Im Rahmen der exklusiven Partnerschaft wird Aurora in Europa angebautes medizinisches Cannabis, das nach den europäischen Good Manufacturing Practices (GMP) zertifiziert ist, direkt aus Auroras größter Gewächshausproduktion auf europäischem Boden, Aurora Nordic, in Odense, Dänemark, liefern. 

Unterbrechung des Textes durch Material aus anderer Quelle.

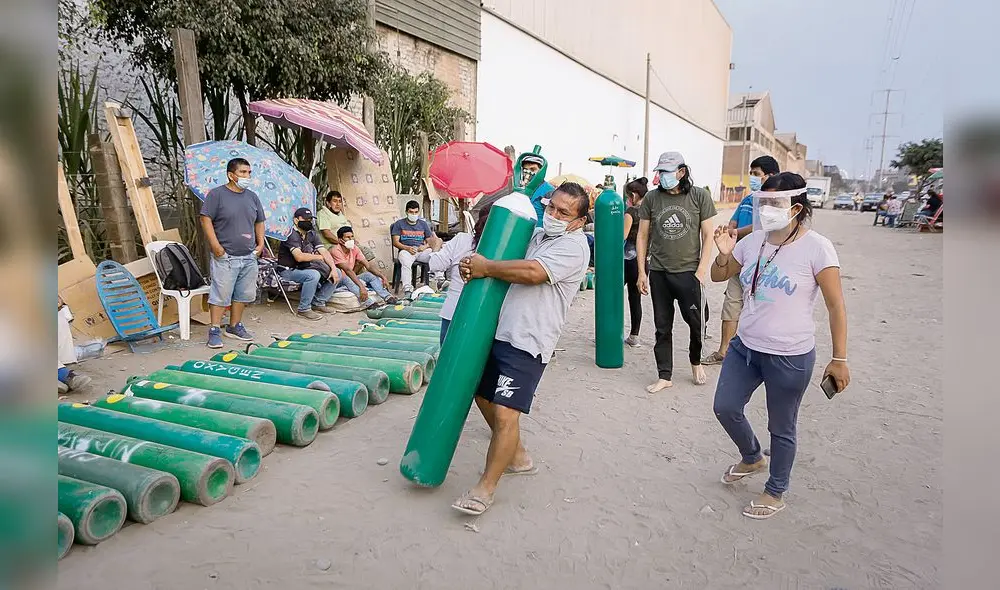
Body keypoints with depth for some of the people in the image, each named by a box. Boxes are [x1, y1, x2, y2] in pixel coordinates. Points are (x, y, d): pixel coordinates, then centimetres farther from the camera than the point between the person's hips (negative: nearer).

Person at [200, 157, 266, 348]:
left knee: (243, 294, 12)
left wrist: (261, 242, 9)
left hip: (249, 257, 6)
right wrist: (215, 244, -15)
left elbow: (259, 222, 21)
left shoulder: (252, 196, 14)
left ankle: (234, 326, 25)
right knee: (221, 295, -4)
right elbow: (206, 219, -9)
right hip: (225, 257, -6)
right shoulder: (216, 194, -4)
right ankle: (215, 331, 4)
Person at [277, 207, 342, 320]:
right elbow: (299, 257, -28)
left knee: (338, 274, -1)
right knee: (313, 275, -37)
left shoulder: (312, 234, 8)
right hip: (289, 271, -8)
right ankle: (303, 309, -20)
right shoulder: (292, 235, -16)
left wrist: (334, 269, -17)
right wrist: (319, 257, -13)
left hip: (304, 268, 8)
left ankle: (318, 303, 6)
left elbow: (324, 252, -1)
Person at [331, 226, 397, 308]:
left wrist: (382, 276, -23)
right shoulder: (336, 251, -21)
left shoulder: (354, 248, 0)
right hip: (337, 282, -6)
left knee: (369, 275, -14)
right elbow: (348, 270, -32)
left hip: (351, 280, 6)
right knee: (346, 278, -37)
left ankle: (387, 297, -31)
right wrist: (361, 286, -43)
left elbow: (368, 265, -6)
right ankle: (368, 302, -53)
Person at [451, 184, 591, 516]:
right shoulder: (536, 235, 16)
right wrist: (475, 266, 0)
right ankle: (517, 458, 38)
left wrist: (485, 268, -13)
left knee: (505, 413, -13)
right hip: (499, 332, 10)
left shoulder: (572, 245, -10)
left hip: (526, 342, -9)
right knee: (483, 395, 21)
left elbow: (532, 273, -24)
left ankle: (485, 488, 3)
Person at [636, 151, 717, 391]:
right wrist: (642, 272, 2)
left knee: (696, 322, 5)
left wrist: (702, 270, -8)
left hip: (689, 272, -1)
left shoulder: (699, 196, -2)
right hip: (659, 273, 2)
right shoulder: (651, 198, 2)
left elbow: (707, 235, 0)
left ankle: (695, 361, 34)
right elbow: (642, 236, 6)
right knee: (662, 326, 8)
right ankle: (664, 376, 19)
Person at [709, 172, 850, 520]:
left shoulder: (816, 248, -15)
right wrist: (724, 254, -9)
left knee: (781, 428, 11)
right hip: (745, 347, 6)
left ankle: (775, 494, 34)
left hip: (790, 357, -5)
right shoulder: (753, 241, 0)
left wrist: (839, 359, -10)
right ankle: (752, 458, 43)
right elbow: (719, 276, 13)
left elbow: (836, 305, -11)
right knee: (725, 408, 13)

Aurora wird zudem den regelmäßigen Austausch mit der ANSM sicherstellen. Ethypharm wiederum ist in dieser Partnerschaft für den kostenlosen Transfer, die Information, die Pharmakovigilanz, den Vertrieb (Bestellung, Import, Lagerverwaltung etc.), die Verfolgung der Chargen, deren Rücknahme usw. zuständig. Die Kombination der Fähigkeiten von Ethypharm mit den Cannabisprodukten von Aurora in pharmazeutischer Qualität ist unserer Ansicht nach der richtige Ansatz, um langfristig Vertrauen in medizinisches Cannabis aufzubauen.

Anmerkung der Redaktion: Dieser Artikel wurde redaktionell überarbeitet. Im Artikel stand „Berliner Unternehmen Aurora“. Aurora ist jedoch ein kanadisches Unternehmen mit einer in Berlin eingetragenen Tochtergesellschaft. Dies wurde entsprechend korrigiert.

Über Jean Monin:
Jean Monin kam 2019 als Chief Commercial Operations Officer zu Ethypharm. Jean Monin, 54, ist Pharmazeut und Absolvent der ESSEC Business School. Er verfügt über einen soliden Hintergrund in der pharmazeutischen Industrie mit über 25 Jahren Erfahrung, davon 12 Jahre im Ausland. Er begann seine Karriere als Medical Information Officer bei Rhône Poulenc in Australien und entwickelte dann im Laufe der Zeit seine Managementfähigkeiten in immer komplexeren Funktionen, vor allem in den Marketing- und Vertriebsabteilungen von Aventis Frankreich und Sanofi Spanien, bevor er 2007 zum General Manager von Sanofi in Norwegen und anschließend in Belgien und Luxemburg ernannt wurde.  2010 verließ er Europa, um die Position des General Managers der Sanofi-Niederlassung in Australien & Neuseeland zu übernehmen. 2012 wechselte Jean in den Bereich “Biotechs”. Er wechselte zu Amgen und übernahm als Vice-President General Manager von Amgen France die Leitung der größten europäischen Tochtergesellschaft des Konzerns. Bertrand Deluard – CEO der Gruppe Ethypharm – kommentiert: “Jeans Führungsqualitäten, seine internationale Erfahrung und seine Marktkenntnis werden Ethypharm sehr helfen, seine ehrgeizigen Entwicklungsziele zu erreichen. Seine Expertise wird ein wichtiger Aktivposten sein, um die hohe Leistungsfähigkeit unserer kommerziellen Operationen in Europa und auf der ganzen Welt zu garantieren. Im Hinblick auf die Transformation wird Jean gerne dabei helfen, die Strategie der Gruppe umzusetzen, unsere Partnerschaften auszubauen, unsere Wachstumsplattformen zu stärken und die erfolgreiche Markteinführung unserer zukünftigen Produkte in den Bereichen Schmerz, Sucht und Intensivmedizin zu unterstützen.

Über Ruud Helwig:
Ruud Helwig ist seit 2017 Geschäftsführer von Ethypharm Deutschland sowie Senior Vice President Commercial Operations Europe, MEA & APAC. Zuvor war er Geschäftsführer von Unternehmen wie der Symbion KG in Österreich, der Ayrton Saunders Ltd in UK und der Pharmont Ltd., General Manager bei Mallinckrodt Pharmaceuticals, Commercial Director Europe at Aspen Pharma Trading Ltd., Vice President International Operations at Sciele Pharma, Vice President Japan Operations at St. Jude Medical and General Manager China at Eli Lilly and Company. Zudem sind er im Aufsichtsrat von Orfe und SymPhar Sp.z o.o. Studiert hat Ruud Helwig Business & Law an der IMADEC University.